Başbakan'ın 10 Yılını Değerlendirdi
AK Parti İl Başkanı Ömer Dengiz, Başbakan Recep Tayip Erdoğan'ın Başbakan olarak seçilmesinin 10. yıl dönümünde yaptığı değerlendirmesinde, 'Türkiye dünyada kabul edilebilir bir güç oldu. Allah bunu AK Parti ve AK Parti'de görev yapan insanlara nasip etti' dedi.
AK Parti İl Başkanı Ömer Dengiz, “13 Mart Siirt’te seçimlerin yapıldığı gündü. 14 Mart’ta Başbakanlığı o zamanki başbakanımız şimdiki Cumhurbaşkanımız Abdullah Gül'den devraldı” dedi.

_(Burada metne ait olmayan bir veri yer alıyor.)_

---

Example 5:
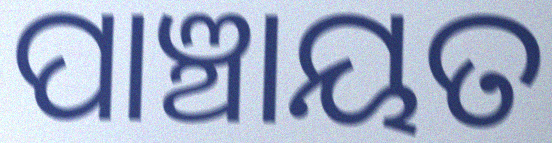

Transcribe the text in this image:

ପାଞ୍ଚାୟତ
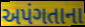
અપંગતાના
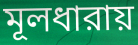
মূলধারায়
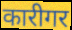
कारीगर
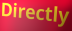
Directly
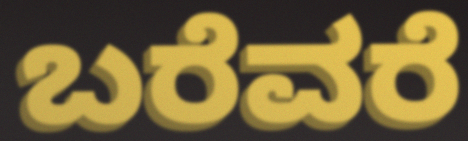
ಬರೆವರೆ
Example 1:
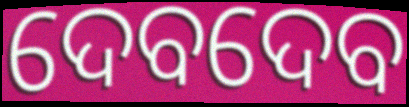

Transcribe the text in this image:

ଦେବଦେବ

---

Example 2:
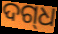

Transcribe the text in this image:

ଦଗ୍‍ଧ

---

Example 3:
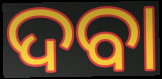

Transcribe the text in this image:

ଦବା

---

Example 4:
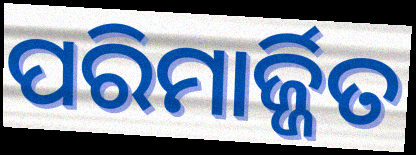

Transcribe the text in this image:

ପରିମାର୍ଜ୍ଜିତ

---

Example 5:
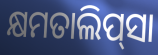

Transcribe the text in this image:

କ୍ଷମତାଲିପ୍‍ସା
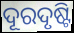
ଦୂରଦୃଷ୍ଟି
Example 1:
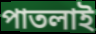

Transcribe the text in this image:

পাতলাই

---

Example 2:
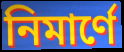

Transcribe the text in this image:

নিমার্ণে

Dengiz, “10 yıl geçmiş hakikaten çok çabuk geçmiş. Genel seçimlere başbakanımız Siirt'te okuduğu bir şiir yüzünden yasak getirilmişti. Okuduğu şiir ders kitaplarında, müfredatta olan bir şiirdi. müfredatta olan bir şiire bile yasak getiren bir zihniyet ve 3 Kasım 2002 seçimlerine giremeyişi başbakanımızın yasak konulduğu için. Ama bazen diyoruz ya Allah doğrunun yardımcısıdır ve hemen akabinde Siirt'te Pervari’nin bir köyünde seçim yapılmadığından dolayı mahkeme kararıyla seçimlerin iptal edilmesi ve akabinde başbakanımızın cezası bittiği için seçimlere girip oradan daha önceki 3 Kasım seçimlerinde AK Parti 1 milletvekili çıkarmıştı. Fakat başbakanımızın girdiği 13 Mart’taki seçimlerden 3 milletvekili çıkararak çıkmıştık. Seçimlere girişi ve 14 Mart’ta Türkiye Cumhuriyetinin başına başbakan olarak geçmesi. Bunlar düşündüğümüzde kolay şeyler değil. Hiçbir şey tesadüf değil. Bunlar çalışmanın, azmin ve tabii ki Allah'ın nasip etmesinin bir sonucu” diye konuştu.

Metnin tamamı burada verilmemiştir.